As we were somewhat short-handed while we lay in Rio, we received a small draft of men from a United States sloop of war, whose three years' term of service would expire about the time of our arrival in America.

Under guard of an armed Lieutenant and four midshipmen, they came on board in the afternoon. They were immediately mustered in the starboard gangway, that Mr. Bridewell, our First Lieutenant, might take down their names, and assign them their stations.

They stood in a mute and solemn row; the officer advanced, with his memorandum-book and pencil.

My casual friend, Shakings, the holder, happened to be by at the time. Touching my arm, he said, "White-Jacket, this here reminds me of Sing-Sing, when a draft of fellows in darbies, came on from the State Prison at Auburn for a change of scene like, you know!"

After taking down four or five names, Mr. Bridewell accosted the next man, a rather good-looking person, but, from his haggard cheek and sunken eye, he seemed to have been in the sad habit, all his life, of sitting up rather late at night; and though all sailors do certainly keep late hours enough--standing watches at midnight--yet there is no small difference between keeping late hours at sea and keeping late hours ashore.

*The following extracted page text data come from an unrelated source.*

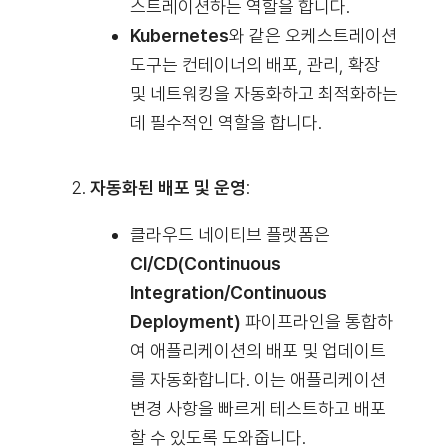
스트레이션하는 역할을 합니다.
Kubernetes
와 같은 오케스트레이션
도구는 컨테이너의 배포, 관리, 확장
및 네트워킹을 자동화하고 최적화하는
데 필수적인 역할을 합니다.
자동화된 배포 및 운영
:
클라우드 네이티브 플랫폼은
CI/CD(Continuous
Integration/Continuous
Deployment)
파이프라인을 통합하
여 애플리케이션의 배포 및 업데이트
를 자동화합니다. 이는 애플리케이션
변경 사항을 빠르게 테스트하고 배포
할 수 있도록 도와줍니다.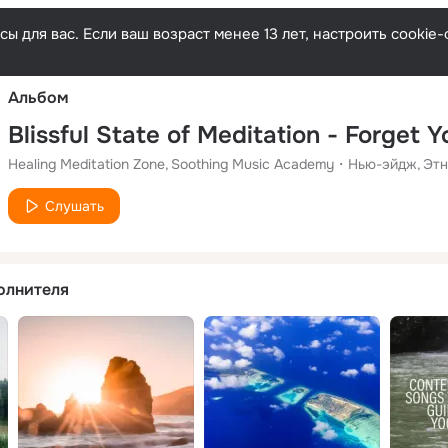
Русски
ы для вас. Если ваш возраст менее 13 лет, настроить cooki
Альбом
Healing Meditation Zone
Soothing Music Academy
Нью-эйдж
Этн
Слушать
олнителя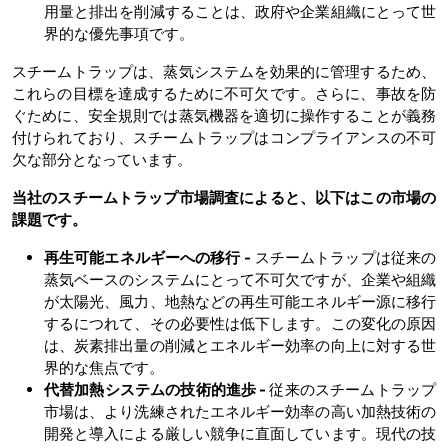
用量と排出を削減することは、政府や企業組織にとって世
界的な優先事項です。
スチームトラップは、蒸気システムを効果的に管理するため、
これらの目標を達成するために不可欠です。さらに、事故を防
ぐために、安全規則では蒸気機器を適切に操作することが義務
付けられており、スチームトラップはコンプライアンスの不可
欠な部分となっています。
当社のスチームトラップ市場調査によると、以下はこの市場の
課題です。
再生可能エネルギーへの移行 -
スチームトラップは従来の
蒸気ベースのシステムにとって不可欠ですが、企業や組織
が太陽光、風力、地熱などの再生可能エネルギー源に移行
するにつれて、その必要性は低下します。この変化の原因
は、炭素排出量の削減とエネルギー効率の向上に対する世
界的な焦点です。
代替加熱システムの技術的進歩 -
従来のスチームトラップ
市場は、より洗練されたエネルギー効率の高い加熱技術の
開発と導入による厳しい競争に直面しています。現代の技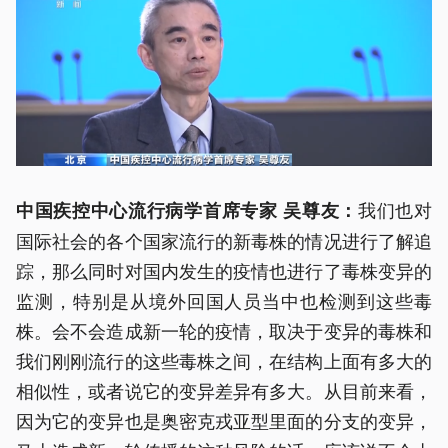
我们也对
中国疾控中心流行病学首席专家 吴尊友：
国际社会的各个国家流行的新毒株的情况进行了解追
踪，那么同时对国内发生的疫情也进行了毒株变异的
监测，特别是从境外回国人员当中也检测到这些毒
株。会不会造成新一轮的疫情，取决于变异的毒株和
我们刚刚流行的这些毒株之间，在结构上面有多大的
相似性，或者说它的变异差异有多大。从目前来看，
因为它的变异也是奥密克戎亚型里面的分支的变异，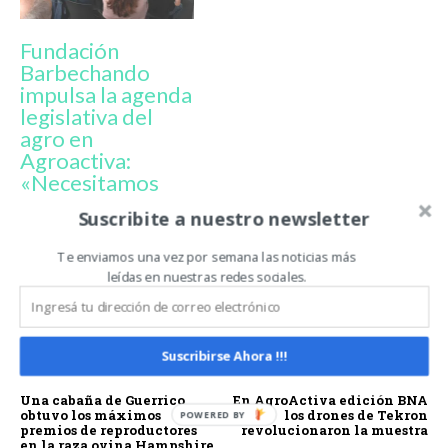
Fundación
Barbechando
impulsa la agenda
legislativa del
agro en
Agroactiva:
«Necesitamos
que nos saquen la
Suscribite a nuestro newsletter
pata de encima
con reglas claras»
Te enviamos una vez por semana las noticias más
leídas en nuestras redes sociales.
AGROACTIVA
AGROACTIVA 2026
HUGO ROSETTO
Suscribirse Ahora !!!
Artículo anterior
Artículo siguiente
Una cabaña de Guerrico
En AgroActiva edición BNA
obtuvo los máximos
los drones de Tekron
premios de reproductores
revolucionaron la muestra
en la raza ovina Hampshire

"What's your name?" asked the officer, of this rather rakish-looking recruit.

"Mandeville, sir," said the man, courteously touching his cap. "You must remember me, sir," he added, in a low, confidential tone, strangely dashed with servility; "we sailed together once in the old Macedonian, sir. I wore an epaulet then; we had the same state-room, you know, sir. I'm your old chum, Mandeville, sir," and he again touched his cap.

"I remember an officer by that name," said the First Lieutenant, emphatically, "and I know you, fellow. But I know you henceforth for a common sailor. I can show no favouritism here. If you ever violate the ship's rules, you shall be flogged like any other seaman. I place you in the fore-top; go forward to your duty."

It seemed this Mandeville had entered the Navy when very young, and had risen to be a lieutenant, as he said. But brandy had been his bane. One night, when he had the deck of a line-of-battle ship, in the Mediterranean, he was seized with a fit of mania-a-potu, and being out of his senses for the time, went below and turned into his berth, leaving the deck without a commanding officer. For this unpardonable offence he was broken.

Having no fortune, and no other profession than the sea, upon his disgrace he entered the merchant-service as a chief mate; but his love of strong drink still pursuing him, he was again cashiered at sea, and degraded before the mast by the Captain. After this, in a state of intoxication, he re-entered the Navy at Pensacola as a common sailor. But all these lessons, so biting-bitter to learn, could not cure him of his sin. He had hardly been a week on board the Neversink, when he was found intoxicated with smuggled spirits. They lashed him to the gratings, and ignominiously scourged him under the eye of his old friend and comrade, the First Lieutenant.

This took place while we lay in port, which reminds me of the circumstance, that when punishment is about to be inflicted in harbour, all strangers are ordered ashore; and the sentries at the side have it in strict charge to waive off all boats drawing near.